- **JOB A**: According to the cemetery article below, which lodge founded the cemetery in 1862?

- **SUPPLIED TEXT**:
## START

- Interactive map of Santa Cruz Memorial Park Odd Fellows Cemetery IOOF Cemetery

Details
- Established: 1862; 164 years ago
- Location: 1927 Ocean Street, Santa Cruz, California, U.S.
- Coordinates: 36°59′26″N 122°01′42″W﻿ / ﻿36.99050°N 122.02830°W
- Owned by: Independent Order of Odd Fellows
- Website: scmemorial.com
- Find a Grave: Santa Cruz Memorial Park Odd Fellows Cemetery IOOF Cemetery

= Santa Cruz Memorial Park =

Cemetery in Santa Cruz, California, US

Santa Cruz Memorial Park is a cemetery founded in 1862 and located at 1927 Ocean Street in Santa Cruz, California. It is also known as the Odd Fellows Cemetery, and the IOOF Cemetery. The site contains a historical marker erected by the Independent Order of Odd Fellows.

== History ==
The cemetery was founded in 1862 by Santa Cruz Lodge No.96 of the Independent Order of Odd Fellows (IOOF). The Oakwood Memorial Park in Santa Cruz, is also owned and managed by the IOOF.

Some local events have caused an increase of burials at Santa Cruz Memorial Park, including the 1876–1877 diphtheria epidemic in California, and the 1898 California Powder Works explosions.

## END

- **JOB B**: From the records below, write out everything from the line containing "class: Magnoliopsida" down to the line containing "genus: Athyrium", reproducing each line exactly.

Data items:
## START

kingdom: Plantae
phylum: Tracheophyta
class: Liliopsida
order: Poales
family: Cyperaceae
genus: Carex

## END
## START

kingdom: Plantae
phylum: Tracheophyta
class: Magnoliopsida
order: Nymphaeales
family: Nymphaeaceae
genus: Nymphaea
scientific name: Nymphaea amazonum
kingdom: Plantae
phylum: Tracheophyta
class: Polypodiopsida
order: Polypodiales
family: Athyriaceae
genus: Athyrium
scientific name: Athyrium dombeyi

## END
## START

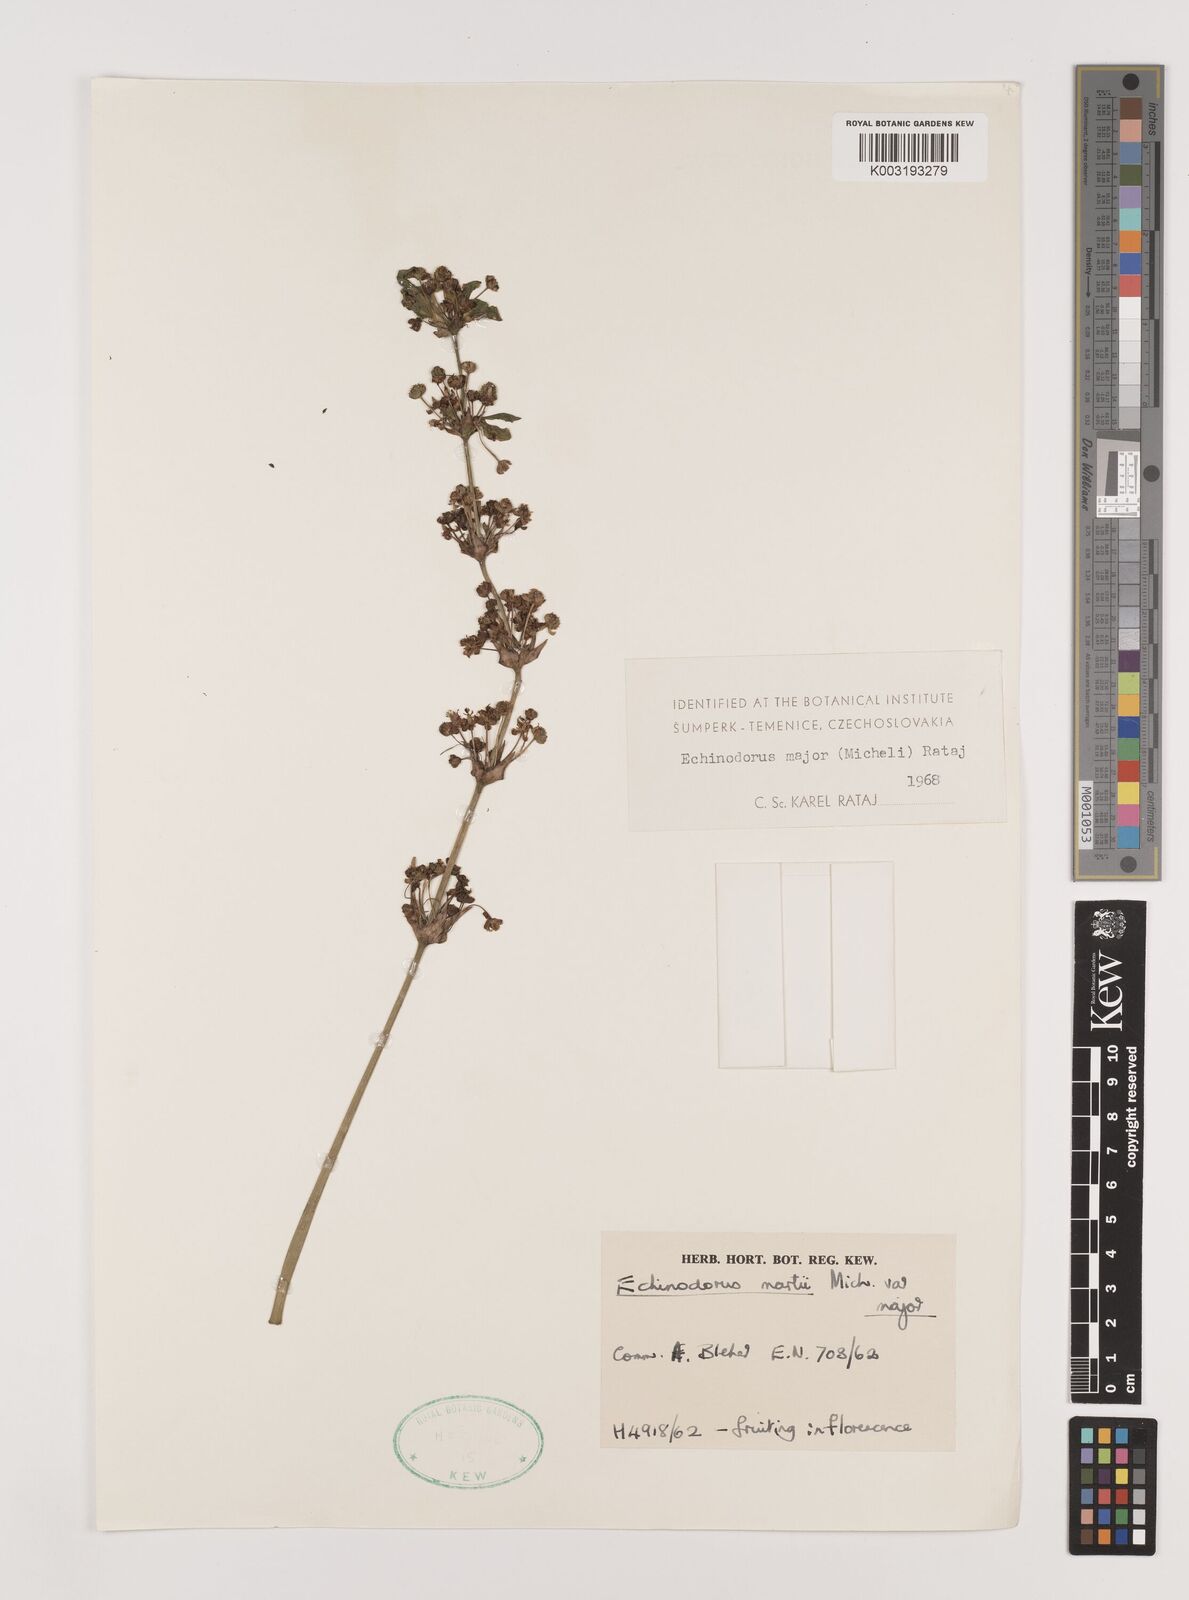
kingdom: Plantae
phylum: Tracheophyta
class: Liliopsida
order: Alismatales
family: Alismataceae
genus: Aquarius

## END

- **CORRECT RESULT A**: Santa Cruz Lodge No. 96 of the Independent Order of Odd Fellows (IOOF).

- **CORRECT RESULT B**:
class: Magnoliopsida
order: Nymphaeales
family: Nymphaeaceae
genus: Nymphaea
scientific name: Nymphaea amazonum
kingdom: Plantae
phylum: Tracheophyta
class: Polypodiopsida
order: Polypodiales
family: Athyriaceae
genus: Athyrium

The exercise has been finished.